I was planning to create something permanent to keep my vision and goals in sight. Instead, I wrote my goals on a chalkboard in my kitchen. I kept a journal nearby that I tracked my daily and long-term progress. It took a while to develop my new, flexible routine. I didn’t have the structure of the work-place, but neither did I have the time constraints.
Habits take time to form. One of the most difficult habits to begin is the daily fitness routine. I’m relieved that I had that one in place. My challenge is daily prayer or meditation. Many times I’ve fantasized how great my life would be if only I began each day with a prayer or meditation session. I have been doing that most days and have found that it’s everything I imagined it to be. Beginning the day with the positivity, awareness, and great intention can only attract goodness.
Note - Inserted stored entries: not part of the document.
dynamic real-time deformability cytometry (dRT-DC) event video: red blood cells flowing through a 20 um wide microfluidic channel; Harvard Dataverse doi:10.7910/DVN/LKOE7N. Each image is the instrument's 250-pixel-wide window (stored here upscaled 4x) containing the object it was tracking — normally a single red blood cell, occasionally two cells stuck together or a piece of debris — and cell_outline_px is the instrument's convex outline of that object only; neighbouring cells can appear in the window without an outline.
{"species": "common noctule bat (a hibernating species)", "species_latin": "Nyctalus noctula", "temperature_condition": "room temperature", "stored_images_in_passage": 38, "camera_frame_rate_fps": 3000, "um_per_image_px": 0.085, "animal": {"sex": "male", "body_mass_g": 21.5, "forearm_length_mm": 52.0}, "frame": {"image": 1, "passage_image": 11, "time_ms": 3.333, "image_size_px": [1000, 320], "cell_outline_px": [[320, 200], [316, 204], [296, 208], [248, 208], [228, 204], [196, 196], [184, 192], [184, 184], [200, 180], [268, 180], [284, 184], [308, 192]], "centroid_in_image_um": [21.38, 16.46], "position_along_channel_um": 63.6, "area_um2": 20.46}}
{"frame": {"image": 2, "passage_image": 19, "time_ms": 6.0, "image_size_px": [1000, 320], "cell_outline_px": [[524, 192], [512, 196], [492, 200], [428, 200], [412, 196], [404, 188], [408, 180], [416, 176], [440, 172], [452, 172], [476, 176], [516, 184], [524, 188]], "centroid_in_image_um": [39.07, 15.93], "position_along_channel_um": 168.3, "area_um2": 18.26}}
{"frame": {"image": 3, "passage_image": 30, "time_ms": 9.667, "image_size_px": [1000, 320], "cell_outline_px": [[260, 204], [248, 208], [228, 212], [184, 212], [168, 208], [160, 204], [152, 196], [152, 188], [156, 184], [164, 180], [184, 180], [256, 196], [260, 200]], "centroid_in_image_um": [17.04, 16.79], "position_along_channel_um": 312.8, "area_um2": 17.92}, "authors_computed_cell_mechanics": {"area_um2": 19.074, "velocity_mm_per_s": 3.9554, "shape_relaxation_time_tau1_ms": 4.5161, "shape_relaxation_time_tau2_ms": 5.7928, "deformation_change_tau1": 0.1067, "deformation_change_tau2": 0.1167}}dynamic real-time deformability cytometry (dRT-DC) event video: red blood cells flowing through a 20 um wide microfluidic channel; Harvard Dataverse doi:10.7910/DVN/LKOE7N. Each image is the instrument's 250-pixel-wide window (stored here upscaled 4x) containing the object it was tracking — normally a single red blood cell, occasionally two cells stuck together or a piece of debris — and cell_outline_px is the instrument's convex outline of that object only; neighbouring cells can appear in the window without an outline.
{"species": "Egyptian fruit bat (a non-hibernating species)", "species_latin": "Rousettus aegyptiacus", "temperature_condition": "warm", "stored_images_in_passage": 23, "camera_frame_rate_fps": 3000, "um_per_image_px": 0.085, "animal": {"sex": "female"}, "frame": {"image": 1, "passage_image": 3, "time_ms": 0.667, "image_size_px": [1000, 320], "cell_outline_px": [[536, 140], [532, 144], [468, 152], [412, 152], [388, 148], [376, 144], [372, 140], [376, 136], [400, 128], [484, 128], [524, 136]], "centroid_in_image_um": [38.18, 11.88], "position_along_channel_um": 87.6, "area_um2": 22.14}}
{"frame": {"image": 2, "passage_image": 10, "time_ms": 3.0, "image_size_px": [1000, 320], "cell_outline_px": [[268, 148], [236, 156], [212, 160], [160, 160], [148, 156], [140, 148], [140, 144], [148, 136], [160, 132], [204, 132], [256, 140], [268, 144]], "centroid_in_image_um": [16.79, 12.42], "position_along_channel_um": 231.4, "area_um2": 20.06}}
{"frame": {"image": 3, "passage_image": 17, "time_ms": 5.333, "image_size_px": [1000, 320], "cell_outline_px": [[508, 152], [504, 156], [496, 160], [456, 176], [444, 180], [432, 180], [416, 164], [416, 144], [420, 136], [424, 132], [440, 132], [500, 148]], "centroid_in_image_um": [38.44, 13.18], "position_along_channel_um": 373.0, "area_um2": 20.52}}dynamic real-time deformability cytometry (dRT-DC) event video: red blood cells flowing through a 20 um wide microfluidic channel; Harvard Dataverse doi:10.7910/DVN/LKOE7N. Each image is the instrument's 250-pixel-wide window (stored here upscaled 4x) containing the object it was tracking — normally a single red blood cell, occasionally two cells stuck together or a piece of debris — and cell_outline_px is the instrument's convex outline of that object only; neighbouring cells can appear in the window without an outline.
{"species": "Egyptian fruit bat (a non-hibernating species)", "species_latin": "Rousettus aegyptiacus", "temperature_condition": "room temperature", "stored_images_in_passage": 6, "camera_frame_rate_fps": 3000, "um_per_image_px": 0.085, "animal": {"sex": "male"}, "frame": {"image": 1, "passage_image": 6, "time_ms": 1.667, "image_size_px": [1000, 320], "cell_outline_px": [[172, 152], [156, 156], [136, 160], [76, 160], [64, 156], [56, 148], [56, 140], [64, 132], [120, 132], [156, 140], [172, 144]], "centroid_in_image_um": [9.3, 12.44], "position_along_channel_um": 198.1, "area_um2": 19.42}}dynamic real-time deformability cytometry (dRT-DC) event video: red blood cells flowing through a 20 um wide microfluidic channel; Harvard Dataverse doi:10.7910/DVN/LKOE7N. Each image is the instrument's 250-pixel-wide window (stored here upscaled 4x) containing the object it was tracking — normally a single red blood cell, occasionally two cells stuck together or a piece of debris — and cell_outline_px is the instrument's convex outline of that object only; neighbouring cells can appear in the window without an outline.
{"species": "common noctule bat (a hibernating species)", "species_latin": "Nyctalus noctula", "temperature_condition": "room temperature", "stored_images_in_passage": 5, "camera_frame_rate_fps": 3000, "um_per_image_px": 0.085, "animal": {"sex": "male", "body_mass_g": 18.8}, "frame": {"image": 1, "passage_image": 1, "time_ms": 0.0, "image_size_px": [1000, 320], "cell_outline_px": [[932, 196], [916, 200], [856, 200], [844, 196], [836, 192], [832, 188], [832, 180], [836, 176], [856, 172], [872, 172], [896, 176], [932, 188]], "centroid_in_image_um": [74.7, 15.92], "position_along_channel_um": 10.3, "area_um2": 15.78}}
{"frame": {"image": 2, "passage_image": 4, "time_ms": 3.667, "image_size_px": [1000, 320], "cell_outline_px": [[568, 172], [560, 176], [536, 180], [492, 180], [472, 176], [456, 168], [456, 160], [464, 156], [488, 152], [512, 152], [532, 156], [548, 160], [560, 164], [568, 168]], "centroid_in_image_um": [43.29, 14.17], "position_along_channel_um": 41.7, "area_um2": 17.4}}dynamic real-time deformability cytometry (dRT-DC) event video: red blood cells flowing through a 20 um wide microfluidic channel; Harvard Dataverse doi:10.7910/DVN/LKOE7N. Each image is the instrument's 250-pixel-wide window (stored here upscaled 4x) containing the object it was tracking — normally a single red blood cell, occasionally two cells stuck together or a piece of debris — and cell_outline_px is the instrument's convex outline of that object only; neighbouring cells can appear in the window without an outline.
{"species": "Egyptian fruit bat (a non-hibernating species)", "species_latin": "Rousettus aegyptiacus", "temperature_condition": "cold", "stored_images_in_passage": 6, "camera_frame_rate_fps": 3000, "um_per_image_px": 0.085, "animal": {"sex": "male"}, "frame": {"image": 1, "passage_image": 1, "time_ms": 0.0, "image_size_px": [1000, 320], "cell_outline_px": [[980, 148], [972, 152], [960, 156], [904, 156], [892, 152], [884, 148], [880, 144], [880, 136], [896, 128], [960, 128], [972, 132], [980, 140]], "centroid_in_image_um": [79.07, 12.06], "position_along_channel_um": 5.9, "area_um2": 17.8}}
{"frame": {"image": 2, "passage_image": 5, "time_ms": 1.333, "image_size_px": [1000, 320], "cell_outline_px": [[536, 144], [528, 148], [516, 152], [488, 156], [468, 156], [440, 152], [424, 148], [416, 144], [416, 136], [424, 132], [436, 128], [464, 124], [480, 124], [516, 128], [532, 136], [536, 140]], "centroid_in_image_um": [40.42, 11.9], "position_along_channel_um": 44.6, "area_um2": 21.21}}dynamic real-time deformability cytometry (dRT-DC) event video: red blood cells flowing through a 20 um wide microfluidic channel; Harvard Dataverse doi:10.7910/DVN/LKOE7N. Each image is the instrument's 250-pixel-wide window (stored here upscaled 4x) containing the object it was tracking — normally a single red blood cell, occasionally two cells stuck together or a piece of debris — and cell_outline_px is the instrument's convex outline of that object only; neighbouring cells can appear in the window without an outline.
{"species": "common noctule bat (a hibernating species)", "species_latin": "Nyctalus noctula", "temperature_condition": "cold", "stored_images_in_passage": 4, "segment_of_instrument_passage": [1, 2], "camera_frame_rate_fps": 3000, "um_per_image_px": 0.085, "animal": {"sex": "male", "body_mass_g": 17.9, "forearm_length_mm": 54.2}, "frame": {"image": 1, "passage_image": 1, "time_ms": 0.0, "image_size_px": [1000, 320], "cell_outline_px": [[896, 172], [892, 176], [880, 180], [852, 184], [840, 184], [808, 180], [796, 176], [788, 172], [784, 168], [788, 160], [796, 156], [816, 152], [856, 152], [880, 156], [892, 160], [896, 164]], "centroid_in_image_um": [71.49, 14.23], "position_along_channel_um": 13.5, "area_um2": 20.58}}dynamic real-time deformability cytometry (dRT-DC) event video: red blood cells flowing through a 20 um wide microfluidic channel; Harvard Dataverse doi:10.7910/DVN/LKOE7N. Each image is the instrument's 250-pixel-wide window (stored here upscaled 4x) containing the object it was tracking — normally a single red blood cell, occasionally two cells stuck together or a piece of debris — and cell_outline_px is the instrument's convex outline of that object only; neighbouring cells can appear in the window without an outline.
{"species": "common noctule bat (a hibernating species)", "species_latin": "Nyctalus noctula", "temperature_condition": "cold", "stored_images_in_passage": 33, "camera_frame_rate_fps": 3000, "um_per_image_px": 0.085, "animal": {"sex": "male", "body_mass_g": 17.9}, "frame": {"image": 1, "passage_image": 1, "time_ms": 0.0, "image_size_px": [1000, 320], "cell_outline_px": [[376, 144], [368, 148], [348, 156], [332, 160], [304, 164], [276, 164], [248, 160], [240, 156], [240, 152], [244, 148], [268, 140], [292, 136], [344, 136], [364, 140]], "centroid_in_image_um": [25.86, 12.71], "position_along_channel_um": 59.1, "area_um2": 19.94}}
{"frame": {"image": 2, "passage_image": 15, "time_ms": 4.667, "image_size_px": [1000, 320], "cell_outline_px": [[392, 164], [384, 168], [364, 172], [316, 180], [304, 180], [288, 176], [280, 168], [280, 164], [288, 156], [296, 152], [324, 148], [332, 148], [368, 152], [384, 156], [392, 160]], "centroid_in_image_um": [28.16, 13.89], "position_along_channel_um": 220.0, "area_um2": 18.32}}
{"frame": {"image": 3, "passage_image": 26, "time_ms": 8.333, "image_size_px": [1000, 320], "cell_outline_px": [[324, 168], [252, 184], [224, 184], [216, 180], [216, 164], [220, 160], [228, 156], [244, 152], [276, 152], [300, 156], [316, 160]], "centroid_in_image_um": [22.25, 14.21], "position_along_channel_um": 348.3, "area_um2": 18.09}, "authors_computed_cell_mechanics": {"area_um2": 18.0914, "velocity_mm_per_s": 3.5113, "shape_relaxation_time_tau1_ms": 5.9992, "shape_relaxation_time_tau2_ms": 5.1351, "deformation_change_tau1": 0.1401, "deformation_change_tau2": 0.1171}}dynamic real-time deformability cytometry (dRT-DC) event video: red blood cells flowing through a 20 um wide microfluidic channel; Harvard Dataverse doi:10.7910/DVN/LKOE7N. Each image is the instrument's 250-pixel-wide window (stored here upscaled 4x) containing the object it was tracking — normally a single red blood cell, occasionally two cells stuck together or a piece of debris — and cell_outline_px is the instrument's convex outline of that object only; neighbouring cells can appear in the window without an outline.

Life transitions are messy and require flexibility. Thinking through how you want your final 30 years to look is a good start towards making that happen. It worked best for me to begin retirement with some structure for the day/week rather than letting the days evolve on their own. Daily habits aligned with a personal vision and goals help work against the negativity that many retirees report; not using their time productively. It’s a lot easier to loosen up what is already in place than to haphazardly add things. Starting retirement with a vision and positive daily habits may be grounding during the times when life gets messy and requires flexibility. Fortunately, no one is going to evaluate your performance or dock you if you have a lazy day. You’re completely in control of your time!